(Supplied records Opens)
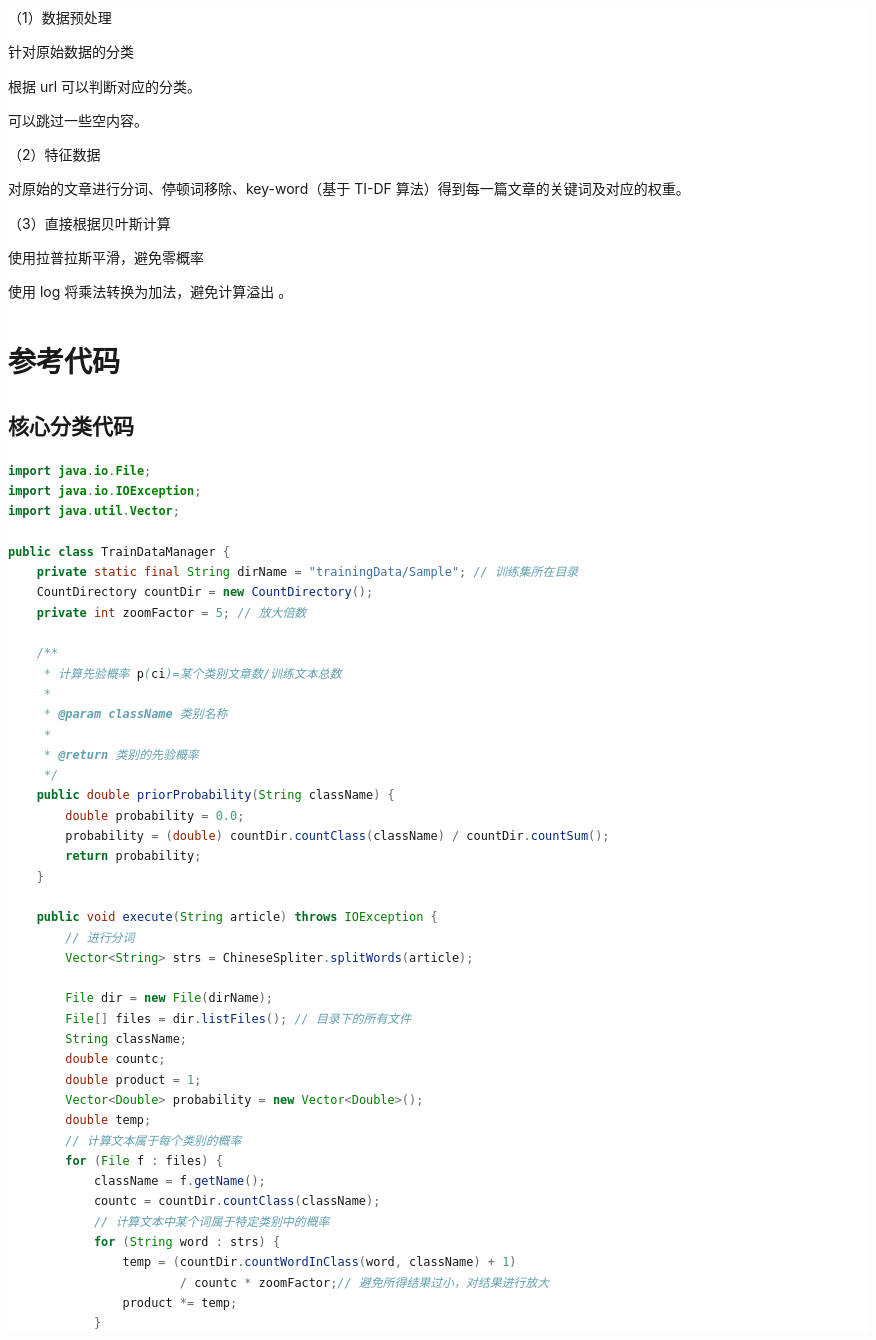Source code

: （1）数据预处理

针对原始数据的分类

根据 url 可以判断对应的分类。

可以跳过一些空内容。

（2）特征数据

对原始的文章进行分词、停顿词移除、key-word（基于 TI-DF 算法）得到每一篇文章的关键词及对应的权重。

（3）直接根据贝叶斯计算

使用拉普拉斯平滑，避免零概率

使用 log 将乘法转换为加法，避免计算溢出 。

# 参考代码

## 核心分类代码

```java
import java.io.File;
import java.io.IOException;
import java.util.Vector;

public class TrainDataManager {
    private static final String dirName = "trainingData/Sample"; // 训练集所在目录
    CountDirectory countDir = new CountDirectory();
    private int zoomFactor = 5; // 放大倍数

    /**
     * 计算先验概率 p(ci)=某个类别文章数/训练文本总数
     * 
     * @param className 类别名称
     *            
     * @return 类别的先验概率
     */
    public double priorProbability(String className) {
        double probability = 0.0;
        probability = (double) countDir.countClass(className) / countDir.countSum();
        return probability;
    }

    public void execute(String article) throws IOException {
        // 进行分词
        Vector<String> strs = ChineseSpliter.splitWords(article);

        File dir = new File(dirName);
        File[] files = dir.listFiles(); // 目录下的所有文件
        String className;
        double countc;
        double product = 1;
        Vector<Double> probability = new Vector<Double>();
        double temp;
        // 计算文本属于每个类别的概率
        for (File f : files) {
            className = f.getName();
            countc = countDir.countClass(className);
            // 计算文本中某个词属于特定类别中的概率
            for (String word : strs) {
                temp = (countDir.countWordInClass(word, className) + 1)
                        / countc * zoomFactor;// 避免所得结果过小，对结果进行放大
                product *= temp;
            }
```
(Supplied records Closes)
- _Task directions_
Repeat the listing verbatim without its pictures.

- _Reply_
Source code

: （1）数据预处理

针对原始数据的分类

根据 url 可以判断对应的分类。

可以跳过一些空内容。

（2）特征数据

对原始的文章进行分词、停顿词移除、key-word（基于 TI-DF 算法）得到每一篇文章的关键词及对应的权重。

（3）直接根据贝叶斯计算

使用拉普拉斯平滑，避免零概率

使用 log 将乘法转换为加法，避免计算溢出 。

# 参考代码

## 核心分类代码

```java
import java.io.File;
import java.io.IOException;
import java.util.Vector;

public class TrainDataManager {
    private static final String dirName = "trainingData/Sample"; // 训练集所在目录
    CountDirectory countDir = new CountDirectory();
    private int zoomFactor = 5; // 放大倍数

    /**
     * 计算先验概率 p(ci)=某个类别文章数/训练文本总数
     * 
     * @param className 类别名称
     *            
     * @return 类别的先验概率
     */
    public double priorProbability(String className) {
        double probability = 0.0;
        probability = (double) countDir.countClass(className) / countDir.countSum();
        return probability;
    }

    public void execute(String article) throws IOException {
        // 进行分词
        Vector<String> strs = ChineseSpliter.splitWords(article);

        File dir = new File(dirName);
        File[] files = dir.listFiles(); // 目录下的所有文件
        String className;
        double countc;
        double product = 1;
        Vector<Double> probability = new Vector<Double>();
        double temp;
        // 计算文本属于每个类别的概率
        for (File f : files) {
            className = f.getName();
            countc = countDir.countClass(className);
            // 计算文本中某个词属于特定类别中的概率
            for (String word : strs) {
                temp = (countDir.countWordInClass(word, className) + 1)
                        / countc * zoomFactor;// 避免所得结果过小，对结果进行放大
                product *= temp;
            }
```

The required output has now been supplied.